A Mulligan primary in Michigan

Yes, Michigan voters teed off in January on about the third hole. It was imperfect to say the least, but it was our shot -- a statewide open primary early in the schedule.

On the Democratic side with no presidential candidates campaigning (except for Kucinich), a mysterious candidate named "Uncommitted" on the ballot, and disqualified delegates, it was weird. But it was our primary, damn it, and many made best of it. Voters sent a message to the Democratic National Committee (DNC), "Delegates or no delegates, Michigan Democrats will vote and be counted."

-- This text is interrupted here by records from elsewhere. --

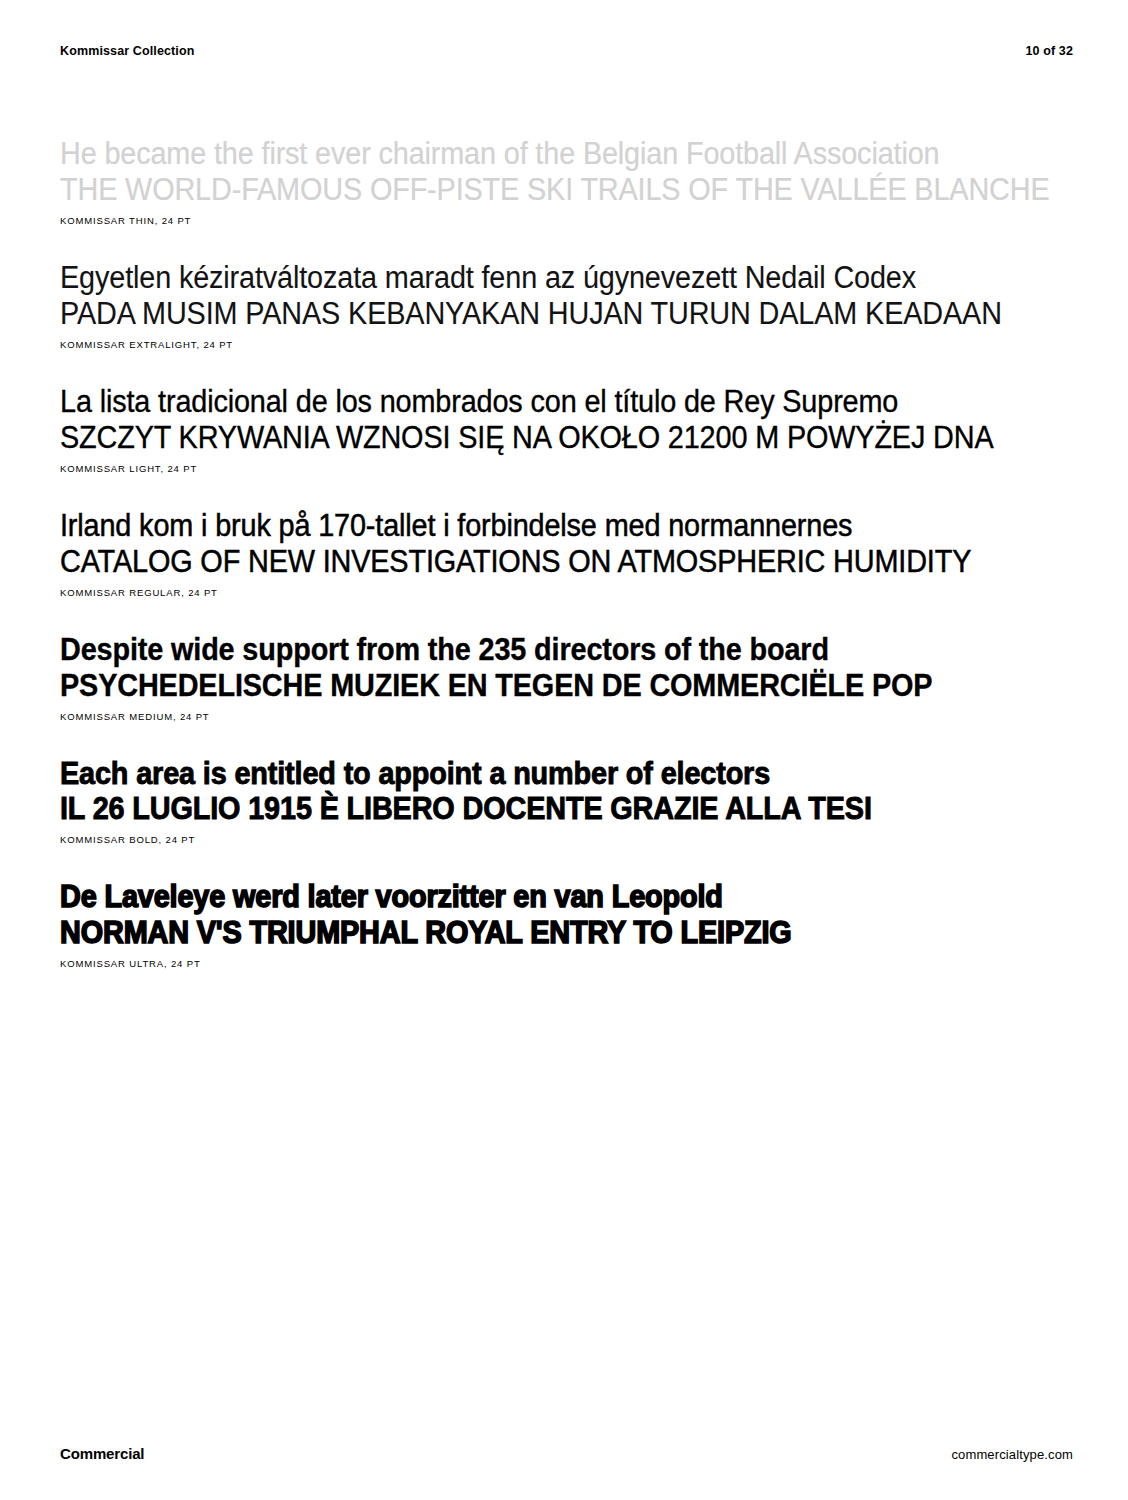Kommissar Collection 10 of 32
He became the first ever chairman of the Belgian Football Association
The world-famous off-piste ski trails of the Vallée Blanche
KOMMISSAR THIN, 24 PT
Egyetlen kéziratváltozata maradt fenn az úgynevezett Nedail Codex
Pada musim panas kebanyakan hujan turun dalam keadaan
KOMMISSAR EXTRALIGHT, 24 PT
La lista tradicional de los nombrados con el título de Rey Supremo
Szczyt krywania wznosi się na około 21200 m powyżej dna
KOMMISSAR LIGHT, 24 PT
Irland kom i bruk på 170-tallet i forbindelse med normannernes
Catalog of new investigations on atmospheric humidity
KOMMISSAR REGULAR, 24 PT
Despite wide support from the 235 directors of the board
Psychedelische muziek en tegen de commerciële pop
KOMMISSAR MEDIUM, 24 PT
Each area is entitled to appoint a number of electors
Il 26 luglio 1915 è libero docente grazie alla tesi
KOMMISSAR BOLD, 24 PT
De Laveleye werd later voorzitter en van Leopold
Norman V's triumphal royal entry to Leipzig
KOMMISSAR ULTRA, 24 PT
Commercial commercialtype.com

Now, it seems Michigan Dems might tee up and swing again. There is talk of the Michigan Democratic Party caucusing anew. Just like a Mulligan, it'll be as if that first bizarre exercise in democracy never happened. (Except it did.)

The first shot was a total embarrassment, off into the woods, lost ball, penalties. What will this be? Michigan Democrats went out and voted to the best of their ability choosing Clinton or Kucinich or "Uncommitted" where appropriate. Of course, being an open primary, people besides Democrats went out and voted "Uncommitted," too.

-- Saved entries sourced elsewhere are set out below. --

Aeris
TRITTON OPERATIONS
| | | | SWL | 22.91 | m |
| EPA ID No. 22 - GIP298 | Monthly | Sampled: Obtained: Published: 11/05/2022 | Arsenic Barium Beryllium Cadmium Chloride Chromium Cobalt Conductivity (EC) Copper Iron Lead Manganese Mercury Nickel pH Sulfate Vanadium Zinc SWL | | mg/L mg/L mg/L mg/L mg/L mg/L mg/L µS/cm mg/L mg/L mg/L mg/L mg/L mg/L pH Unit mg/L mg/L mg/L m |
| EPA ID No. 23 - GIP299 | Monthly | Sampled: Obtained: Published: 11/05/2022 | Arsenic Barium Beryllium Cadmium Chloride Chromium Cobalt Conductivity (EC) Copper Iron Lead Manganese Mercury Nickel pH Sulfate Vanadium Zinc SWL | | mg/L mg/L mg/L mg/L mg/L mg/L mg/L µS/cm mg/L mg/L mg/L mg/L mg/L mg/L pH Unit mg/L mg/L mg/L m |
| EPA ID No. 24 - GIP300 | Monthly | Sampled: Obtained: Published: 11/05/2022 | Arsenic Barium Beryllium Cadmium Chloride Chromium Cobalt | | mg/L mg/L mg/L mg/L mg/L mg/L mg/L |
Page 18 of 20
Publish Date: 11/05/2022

For additional cost, Michigan Democrats could try again to get it right and have their delegates selected and seated all fair and square, according to the rules of the party. Those who favor Obama could chose him rather than "Uncommitted" in a do-over. This would be like hitting the sweet spot of an over-sized driver. With muscles warmed up, good pace on the stoke and desire reach the green, this shot could fly far.

The fun of a Mulligan on the golf course is that it's a willful breaking of the rules to create a better outcome in a game. That almost sounds like the Michigan Dems approach to the early primary date, except it wasn't a game. Ironically, the do-over primary represents a second chance at compliance with the rules for a better outcome.

It's important to play by the rules, but sometimes it's fun to bend them. Hillary Clinton likes to remind voters about playing by the rules, yet some think she broke them by keeping her name on the Michigan primary ballot even as the rest of the candidates withdrew. Social order, and in this case party discipline, depends on everyone following the rules to maintain the system.

Breaking the rules led to all Michigan's Democratic delegates being disqualified. The DNC disciplined the state Democratic party because this isn't a game. So simple a concept even a five-year-old could understand: "Billy, if you break the rules, you won't get to attend the big summertime party with your friends. No party hats, balloons and noisemakers for you."

The DNC will let Michigan Dems have a do-over if it complies with the rules and if they pay for it themselves. It would be like a charity tournament where players can buy Mulligans for a good cause. You make a bad shot, you pay for a second chance.

This time it'll cost a lot, though -- maybe $10 million. Heck of a greens fee! Gov. Granholm says the state will not cover the expense of a do-over. Thank goodness. It is, after all, a party matter at this point and the financially stressed state can hardly afford it. But can the Michigan Democratic Party afford it?

What do you say, Michigan Democrats?